There are many websites which offer to filter a URL you feed it, either by rendering a picture or by filtering all content. However, both approaches seem to fail when rendering even moderately complex layouts, so I'd be interested in finding a client-side approach.

The ideal solution would be a system filter over the whole screen that can be used to test any program. The next best thing would be a browser plugin.

Was it helpful?

Solution

I came across Color Oracle and thought it might help. Here is the short description:

Color Oracle is a colorblindness simulator for Windows, Mac and Linux. It takes the guesswork out of designing for color blindness by showing you in real time what people with common color vision impairments will see.

OTHER TIPS

Here's a link to a website that simulates various kinds of color blindness:

http://www.vischeck.com/

They let you check URL's and Screenshots with three kinds of different color blindness types (URL checking is a bit dated though.
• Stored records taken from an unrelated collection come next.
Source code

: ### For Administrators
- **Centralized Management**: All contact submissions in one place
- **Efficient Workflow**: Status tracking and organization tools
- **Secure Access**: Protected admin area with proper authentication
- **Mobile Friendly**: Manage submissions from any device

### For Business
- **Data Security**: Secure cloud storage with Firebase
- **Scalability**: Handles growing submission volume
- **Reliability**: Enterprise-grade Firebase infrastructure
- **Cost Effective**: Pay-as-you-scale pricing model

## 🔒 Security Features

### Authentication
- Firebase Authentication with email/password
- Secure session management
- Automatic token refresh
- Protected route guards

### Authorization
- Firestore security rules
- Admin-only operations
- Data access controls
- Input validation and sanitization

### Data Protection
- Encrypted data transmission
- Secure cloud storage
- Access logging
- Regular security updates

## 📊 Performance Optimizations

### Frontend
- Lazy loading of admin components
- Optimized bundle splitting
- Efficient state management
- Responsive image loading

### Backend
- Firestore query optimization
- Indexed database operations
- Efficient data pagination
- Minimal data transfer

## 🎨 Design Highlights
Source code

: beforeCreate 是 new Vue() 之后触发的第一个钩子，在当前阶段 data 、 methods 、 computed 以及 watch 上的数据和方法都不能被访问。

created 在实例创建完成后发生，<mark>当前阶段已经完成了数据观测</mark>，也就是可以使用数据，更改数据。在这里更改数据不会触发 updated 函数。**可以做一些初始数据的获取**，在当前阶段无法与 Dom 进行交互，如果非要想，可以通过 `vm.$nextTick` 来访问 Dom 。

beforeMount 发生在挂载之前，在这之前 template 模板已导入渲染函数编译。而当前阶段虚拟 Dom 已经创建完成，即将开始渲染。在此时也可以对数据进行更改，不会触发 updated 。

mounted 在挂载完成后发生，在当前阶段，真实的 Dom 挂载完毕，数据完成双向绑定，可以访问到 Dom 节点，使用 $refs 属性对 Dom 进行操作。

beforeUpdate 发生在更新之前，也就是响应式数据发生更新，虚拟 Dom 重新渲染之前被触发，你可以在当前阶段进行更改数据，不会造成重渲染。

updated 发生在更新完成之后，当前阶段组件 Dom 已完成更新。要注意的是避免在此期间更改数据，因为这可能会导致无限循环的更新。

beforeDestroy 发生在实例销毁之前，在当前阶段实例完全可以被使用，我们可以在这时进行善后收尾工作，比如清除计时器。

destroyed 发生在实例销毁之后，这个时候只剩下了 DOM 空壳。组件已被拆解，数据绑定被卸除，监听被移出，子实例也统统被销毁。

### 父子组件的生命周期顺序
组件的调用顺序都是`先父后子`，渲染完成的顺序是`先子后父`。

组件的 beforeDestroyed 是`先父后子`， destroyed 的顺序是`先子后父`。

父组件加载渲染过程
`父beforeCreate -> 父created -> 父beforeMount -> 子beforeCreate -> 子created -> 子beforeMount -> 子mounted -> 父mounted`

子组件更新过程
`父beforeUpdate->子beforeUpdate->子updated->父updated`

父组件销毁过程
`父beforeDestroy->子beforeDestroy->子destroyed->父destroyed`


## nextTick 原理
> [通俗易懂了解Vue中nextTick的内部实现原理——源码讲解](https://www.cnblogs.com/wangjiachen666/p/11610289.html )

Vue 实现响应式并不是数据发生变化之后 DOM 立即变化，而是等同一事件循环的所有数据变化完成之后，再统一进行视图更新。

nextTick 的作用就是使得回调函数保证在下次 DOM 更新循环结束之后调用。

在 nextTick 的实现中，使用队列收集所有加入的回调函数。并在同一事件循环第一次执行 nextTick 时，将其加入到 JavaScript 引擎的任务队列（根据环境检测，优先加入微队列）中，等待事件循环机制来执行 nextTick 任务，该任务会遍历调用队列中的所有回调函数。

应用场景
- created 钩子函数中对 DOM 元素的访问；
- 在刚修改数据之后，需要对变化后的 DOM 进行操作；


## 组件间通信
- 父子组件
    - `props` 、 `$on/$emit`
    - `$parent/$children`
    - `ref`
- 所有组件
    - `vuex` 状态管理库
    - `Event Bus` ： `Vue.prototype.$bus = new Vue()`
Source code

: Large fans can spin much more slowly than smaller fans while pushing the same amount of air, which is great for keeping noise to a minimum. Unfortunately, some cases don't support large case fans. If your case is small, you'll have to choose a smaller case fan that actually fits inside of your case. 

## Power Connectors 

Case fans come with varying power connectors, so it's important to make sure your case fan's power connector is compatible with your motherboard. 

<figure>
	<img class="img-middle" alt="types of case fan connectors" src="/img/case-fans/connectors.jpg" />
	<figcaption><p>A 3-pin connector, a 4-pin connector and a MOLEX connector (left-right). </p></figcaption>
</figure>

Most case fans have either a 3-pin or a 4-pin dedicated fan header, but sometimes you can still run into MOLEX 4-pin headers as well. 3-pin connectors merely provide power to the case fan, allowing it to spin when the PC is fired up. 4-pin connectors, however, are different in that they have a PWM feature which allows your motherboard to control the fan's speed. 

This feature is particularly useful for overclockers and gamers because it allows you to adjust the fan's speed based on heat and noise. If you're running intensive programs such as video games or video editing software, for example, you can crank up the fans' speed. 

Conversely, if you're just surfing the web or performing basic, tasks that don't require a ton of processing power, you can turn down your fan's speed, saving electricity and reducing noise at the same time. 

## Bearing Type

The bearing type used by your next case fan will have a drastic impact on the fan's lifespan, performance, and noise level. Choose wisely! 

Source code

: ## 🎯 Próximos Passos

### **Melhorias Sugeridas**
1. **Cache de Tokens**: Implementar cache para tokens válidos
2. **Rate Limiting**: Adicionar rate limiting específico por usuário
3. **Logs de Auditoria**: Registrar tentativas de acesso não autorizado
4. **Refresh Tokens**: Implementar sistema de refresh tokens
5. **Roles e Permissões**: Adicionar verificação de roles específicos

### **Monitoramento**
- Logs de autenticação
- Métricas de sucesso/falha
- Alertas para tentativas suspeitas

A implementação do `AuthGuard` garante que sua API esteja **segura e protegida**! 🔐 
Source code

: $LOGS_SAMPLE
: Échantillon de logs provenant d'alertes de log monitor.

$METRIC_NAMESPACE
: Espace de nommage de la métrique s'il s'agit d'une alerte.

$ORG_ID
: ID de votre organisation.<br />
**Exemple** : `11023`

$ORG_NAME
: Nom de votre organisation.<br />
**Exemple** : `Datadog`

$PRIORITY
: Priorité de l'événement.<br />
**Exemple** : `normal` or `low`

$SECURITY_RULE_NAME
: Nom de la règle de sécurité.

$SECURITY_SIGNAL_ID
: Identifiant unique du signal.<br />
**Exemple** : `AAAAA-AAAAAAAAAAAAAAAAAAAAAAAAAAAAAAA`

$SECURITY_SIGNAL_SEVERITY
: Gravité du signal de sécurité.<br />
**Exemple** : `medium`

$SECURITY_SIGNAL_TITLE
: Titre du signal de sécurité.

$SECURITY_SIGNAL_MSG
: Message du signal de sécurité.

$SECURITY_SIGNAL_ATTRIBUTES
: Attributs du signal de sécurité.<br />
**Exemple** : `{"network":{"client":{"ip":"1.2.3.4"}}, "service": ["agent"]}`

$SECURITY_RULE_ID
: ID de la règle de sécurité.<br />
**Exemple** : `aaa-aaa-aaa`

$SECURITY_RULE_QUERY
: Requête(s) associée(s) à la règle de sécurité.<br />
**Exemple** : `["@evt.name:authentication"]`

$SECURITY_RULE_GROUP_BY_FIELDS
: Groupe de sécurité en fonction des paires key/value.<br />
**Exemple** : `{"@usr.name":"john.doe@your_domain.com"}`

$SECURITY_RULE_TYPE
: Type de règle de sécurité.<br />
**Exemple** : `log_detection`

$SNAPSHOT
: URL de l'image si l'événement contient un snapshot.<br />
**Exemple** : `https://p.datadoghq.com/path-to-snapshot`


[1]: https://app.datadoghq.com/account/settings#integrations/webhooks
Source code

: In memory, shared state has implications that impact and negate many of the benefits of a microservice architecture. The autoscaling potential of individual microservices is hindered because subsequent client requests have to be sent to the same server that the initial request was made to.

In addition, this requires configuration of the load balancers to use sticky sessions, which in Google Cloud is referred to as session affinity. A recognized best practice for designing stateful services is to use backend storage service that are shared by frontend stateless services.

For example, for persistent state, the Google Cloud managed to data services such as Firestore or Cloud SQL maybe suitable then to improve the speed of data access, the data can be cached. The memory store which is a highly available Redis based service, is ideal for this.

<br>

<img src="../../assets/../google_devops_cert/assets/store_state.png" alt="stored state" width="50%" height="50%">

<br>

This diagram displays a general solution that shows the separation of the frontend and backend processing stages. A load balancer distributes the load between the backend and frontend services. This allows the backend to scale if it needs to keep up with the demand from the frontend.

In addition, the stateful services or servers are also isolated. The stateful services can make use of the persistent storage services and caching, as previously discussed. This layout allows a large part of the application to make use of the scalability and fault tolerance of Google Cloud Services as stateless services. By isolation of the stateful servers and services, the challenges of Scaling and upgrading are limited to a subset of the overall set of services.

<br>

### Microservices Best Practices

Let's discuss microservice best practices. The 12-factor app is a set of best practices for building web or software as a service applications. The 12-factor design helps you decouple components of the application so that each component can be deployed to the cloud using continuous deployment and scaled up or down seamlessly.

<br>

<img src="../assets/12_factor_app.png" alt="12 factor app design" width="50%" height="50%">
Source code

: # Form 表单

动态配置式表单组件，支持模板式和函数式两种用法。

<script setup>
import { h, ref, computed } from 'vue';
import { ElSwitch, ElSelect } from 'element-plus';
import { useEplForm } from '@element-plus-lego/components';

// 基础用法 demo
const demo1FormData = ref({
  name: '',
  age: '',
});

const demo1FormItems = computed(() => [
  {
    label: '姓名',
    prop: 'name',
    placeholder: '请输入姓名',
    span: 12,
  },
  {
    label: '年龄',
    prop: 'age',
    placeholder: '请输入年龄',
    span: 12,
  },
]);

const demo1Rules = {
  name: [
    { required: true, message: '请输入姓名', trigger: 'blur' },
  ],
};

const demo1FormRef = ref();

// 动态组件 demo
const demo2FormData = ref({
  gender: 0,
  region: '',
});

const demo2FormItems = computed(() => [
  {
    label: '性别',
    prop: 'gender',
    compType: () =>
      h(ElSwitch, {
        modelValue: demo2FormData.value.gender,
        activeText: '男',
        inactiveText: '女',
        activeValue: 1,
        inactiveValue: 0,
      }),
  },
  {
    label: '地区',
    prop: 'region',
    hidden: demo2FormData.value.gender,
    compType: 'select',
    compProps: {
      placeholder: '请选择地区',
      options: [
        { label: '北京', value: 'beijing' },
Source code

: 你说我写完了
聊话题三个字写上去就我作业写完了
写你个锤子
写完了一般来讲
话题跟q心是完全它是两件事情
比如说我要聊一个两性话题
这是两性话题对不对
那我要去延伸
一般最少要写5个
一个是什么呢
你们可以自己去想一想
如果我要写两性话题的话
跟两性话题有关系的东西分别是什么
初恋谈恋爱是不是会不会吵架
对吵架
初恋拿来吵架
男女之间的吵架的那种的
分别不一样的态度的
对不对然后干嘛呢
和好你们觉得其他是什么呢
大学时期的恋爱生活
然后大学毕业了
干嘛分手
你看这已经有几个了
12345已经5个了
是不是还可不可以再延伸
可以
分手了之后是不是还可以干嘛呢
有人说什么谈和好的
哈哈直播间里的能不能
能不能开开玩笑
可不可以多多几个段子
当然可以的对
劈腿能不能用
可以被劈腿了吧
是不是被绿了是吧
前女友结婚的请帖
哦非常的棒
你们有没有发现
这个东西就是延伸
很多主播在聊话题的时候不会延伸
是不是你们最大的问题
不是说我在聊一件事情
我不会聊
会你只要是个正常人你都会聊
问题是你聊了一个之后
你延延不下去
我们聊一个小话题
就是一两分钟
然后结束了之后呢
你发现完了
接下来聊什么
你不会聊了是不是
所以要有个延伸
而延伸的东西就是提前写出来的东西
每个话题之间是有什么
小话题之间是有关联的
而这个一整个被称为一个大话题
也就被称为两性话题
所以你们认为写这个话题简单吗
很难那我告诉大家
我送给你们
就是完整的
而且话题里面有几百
Image-check works better).

I'd encourage everyone to check their applications btw. Seeing your own app with others eyes may be an eye opener (pun intended).

I know this is a quite old question, but I've recently found an interesting solution to transparently simulate color blindness.

When working with Linux, you can simulate color blindness using the Color Filter plugin for Compiz. It comes with profiles for deuteranopia and protonopia und changes the colors of the whole screen in real-time.

It's very nice because it works transparently in all applications (even within Youtube-Videos), but it will only work where Compiz is available, e.g. only under Linux.

Color Oracle is great, but another option is KMag, which is part of KDE in Linux. It's ostensibly a screen magnifier, but can simulate protanopia, deuteranopia, tritanopia and achromatopsia.

It differs from Color Oracle by requiring an additional window in which to display the re-coloured image, but an advantage is that one can modify the underlying image at the same time as previewing the simulation.

Here is a screenshot showing the original figure on the left, and the KMag window on the right, simulating protanopia.

enter image description here

Here's an article that has some guidelines for optimizing UI for color blind users:

Particletree » Be Kind to the Color Blind

It contains a link to another article with the kind of tools you were asking for:

10 colour contrast checking tools to improve the accessibility of your design | 456 Berea Street

A great paper that explains a conversion that preserves color differences is:

Detail Preserving Reproduction of color images for Monochromats and Dichromats.(PDF)

I haven't implemented the filter, but I plan to when I have some more free time.